Actualmente síndrome de Williams se puede diagnosticar en el 95% de los casos gracias a herramientas moleculares. Una de las técnicas más utilizadas es la denominada hibridación fluorescente in situ. Consiste
Por otro lado, es posible realizar pruebas complementarias como una ecografía renal, un examen de presión arterial o una ecocardiografía combinada con ecografía Doppler.
¿Existe una terapia?
El síndrome de Williams no tiene cura . Sin embargo, algunos síntomas pueden tratarse, así como sus consecuencias a nivel psicológico (interviniendo sobre los déficits evolutivos y cognitivos, pero también sobre posibles repercusiones emocionales) y a nivel físico (mejorando la rigidez de las articulaciones, por ejemplo).
Bueno, existen varias opciones terapéuticas propuestas por Morris. en un artículo (2017). Los enumeramos a continuación:
- Medicamentos para tratar la hipercalcemia como los corticosteroides.
- Medicamentos para tratar la presión arterial alta o el estreñimiento.
- Cirugía para corregir la disfunción cardíaca.
- Fármacos supresores de hormonas sexuales (en casos de pubertad precoz).
Siguiendo con el análisis de Morris (2017) a nivel psicológico encontramos también:
- Programas educativos específicos para discapacidades de aprendizaje .
- Programas de intervención en trastornos de conducta y ansiedad.
Finalmente, es posible utilizar otros enfoques como:
- Terapias físicas y fisioterapéuticas.
- Cambios en la dieta.
- Eliminación de suplementos que contengan vitamina D.
Síndrome de Williams: no estás solo
Son muchas las familias que cada año tienen que afrontar esta realidad, a menudo repentina, hasta el punto de sentirse desorientadas e indefensas. Junto al diagnóstico del síndrome de Williams surgen varias dudas e interrogantes.
Por lo tanto, es esencial encontrar el apoyo adecuado.
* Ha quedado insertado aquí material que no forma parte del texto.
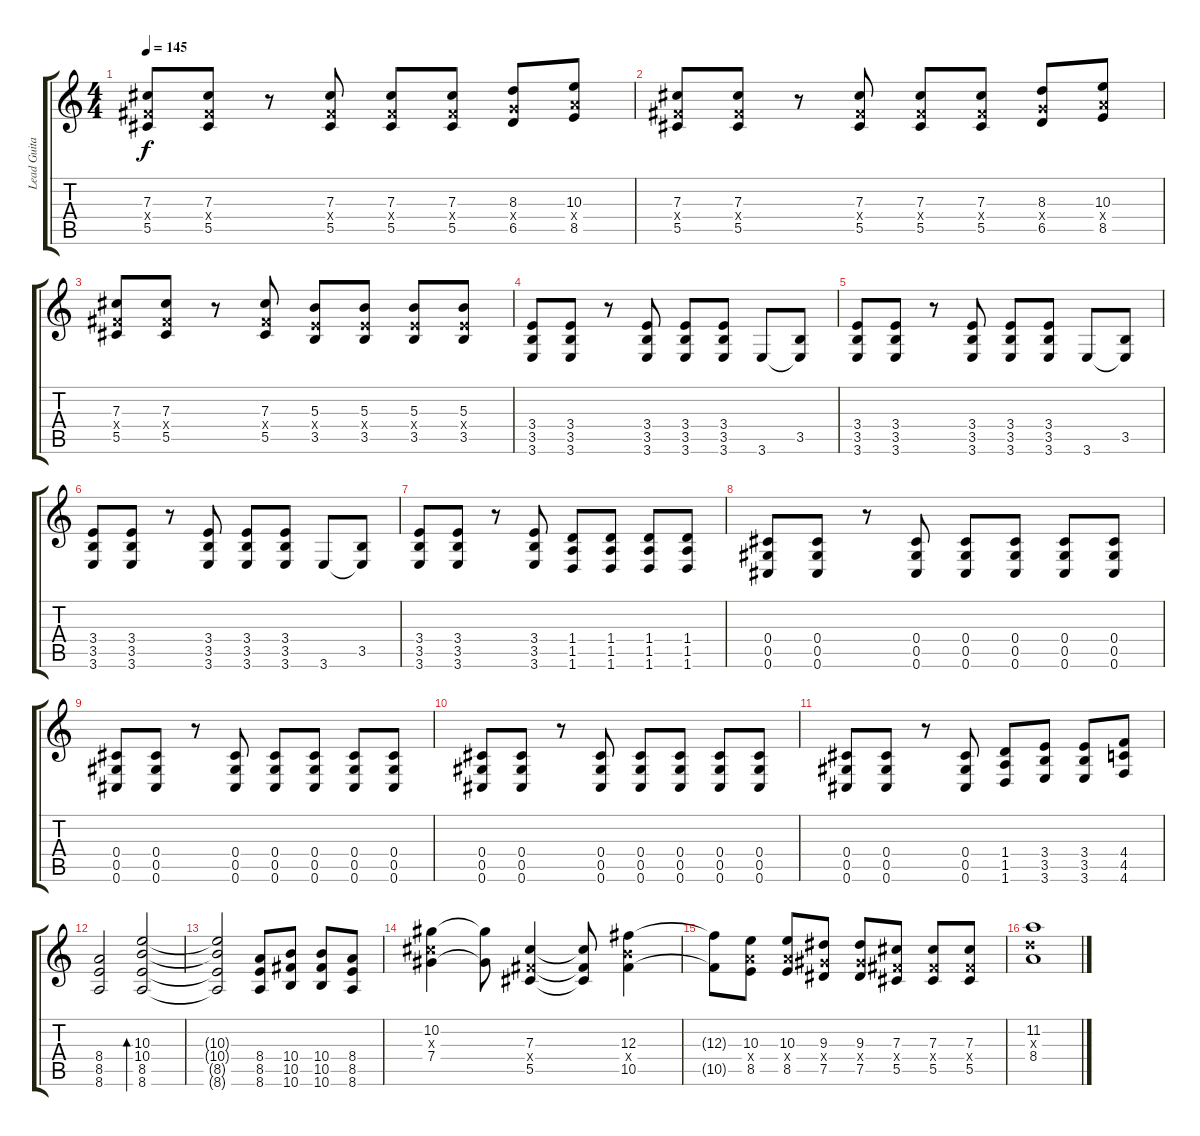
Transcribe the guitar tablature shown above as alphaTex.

\track ("Lead Guitar" "Lead Guita") {instrument distortionguitar}
\staff {score tabs}
\tuning (Eb4 Bb3 Gb3 Db3 Ab2 Db2) {hide}
\ts (4 4)
\tempo 145
\clef g2
\ks c
(7.3 5.4{x} 5.5).8{dy f} (7.3 5.4{x} 5.5).8 r.8 (7.3 5.4{x} 5.5).8 (7.3 5.4{x} 5.5).8 (7.3 5.4{x} 5.5).8 (8.3 6.4{x} 6.5).8 (10.3 8.4{x} 8.5).8 |
(7.3 5.4{x} 5.5).8 (7.3 5.4{x} 5.5).8 r.8 (7.3 5.4{x} 5.5).8 (7.3 5.4{x} 5.5).8 (7.3 5.4{x} 5.5).8 (8.3 6.4{x} 6.5).8 (10.3 8.4{x} 8.5).8 |
(7.3 5.4{x} 5.5).8 (7.3 5.4{x} 5.5).8 r.8 (7.3 5.4{x} 5.5).8 (5.3 3.4{x} 3.5).8 (5.3 3.4{x} 3.5).8 (5.3 3.4{x} 3.5).8 (5.3 3.4{x} 3.5).8 |
(3.4 3.5 3.6).8 (3.4 3.5 3.6).8 r.8 (3.4 3.5 3.6).8 (3.4 3.5 3.6).8 (3.4 3.5 3.6).8 3.6.8 (3.5 3.6{t}).8 |
(3.4 3.5 3.6).8 (3.4 3.5 3.6).8 r.8 (3.4 3.5 3.6).8 (3.4 3.5 3.6).8 (3.4 3.5 3.6).8 3.6.8 (3.5 3.6{t}).8 |
(3.4 3.5 3.6).8 (3.4 3.5 3.6).8 r.8 (3.4 3.5 3.6).8 (3.4 3.5 3.6).8 (3.4 3.5 3.6).8 3.6.8 (3.5 3.6{t}).8 |
(3.4 3.5 3.6).8 (3.4 3.5 3.6).8 r.8 (3.4 3.5 3.6).8 (1.4 1.5 1.6).8 (1.4 1.5 1.6).8 (1.4 1.5 1.6).8 (1.4 1.5 1.6).8 |
(0.4 0.5 0.6).8 (0.4 0.5 0.6).8 r.8 (0.4 0.5 0.6).8 (0.4 0.5 0.6).8 (0.4 0.5 0.6).8 (0.4 0.5 0.6).8 (0.4 0.5 0.6).8 |
(0.4 0.5 0.6).8 (0.4 0.5 0.6).8 r.8 (0.4 0.5 0.6).8 (0.4 0.5 0.6).8 (0.4 0.5 0.6).8 (0.4 0.5 0.6).8 (0.4 0.5 0.6).8 |
(0.4 0.5 0.6).8 (0.4 0.5 0.6).8 r.8 (0.4 0.5 0.6).8 (0.4 0.5 0.6).8 (0.4 0.5 0.6).8 (0.4 0.5 0.6).8 (0.4 0.5 0.6).8 |
(0.4 0.5 0.6).8 (0.4 0.5 0.6).8 r.8 (0.4 0.5 0.6).8 (1.4 1.5 1.6).8 (3.4 3.5 3.6).8 (3.4 3.5 3.6).8 (4.4 4.5 4.6).8 |
(8.4 8.5 8.6).2 (10.3 10.4 8.5 8.6).2{bd 120} |
(10.3{t} 10.4{t} 8.5{t} 8.6{t}).2 (8.4 8.5 8.6).8 (10.4 10.5 10.6).8 (10.4 10.5 10.6).8 (8.4 8.5 8.6).8 |
(10.2 7.3{x} 7.4).4 (10.2{t} 7.4{t}).8 (7.3 5.4{x} 5.5).4 (7.3{t} 5.4{t} 5.5{t}).8 (12.3 10.4{x} 10.5).4 |
(12.3{t} 10.5{t}).8 (10.3 8.4{x} 8.5).8 (10.3 8.4{x} 8.5).8 (9.3 7.4{x} 7.5).8 (9.3 7.4{x} 7.5).8 (7.3 5.4{x} 5.5).8 (7.3 5.4{x} 5.5).8 (7.3 5.4{x} 5.5).8 |
(11.2 8.3{x} 8.4).1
Puede ser ayuda psicológica pero también apoyo de asociaciones y entidades que te permitan conocer a otras familias que están pasando por la misma experiencia.
Una de esas organizaciones es l 'Asociación Italiana del Síndrome de Williams que ofrece programas de asistencia a las familias (servicio de orientación, evaluación y apoyo psicológico, encuentro entre familiares) y otros servicios que pueden ayudar a gestionar mejor esta nueva realidad. ¡Si necesitas ayuda no dudes en preguntar! Tú y tus hijos se lo merecen.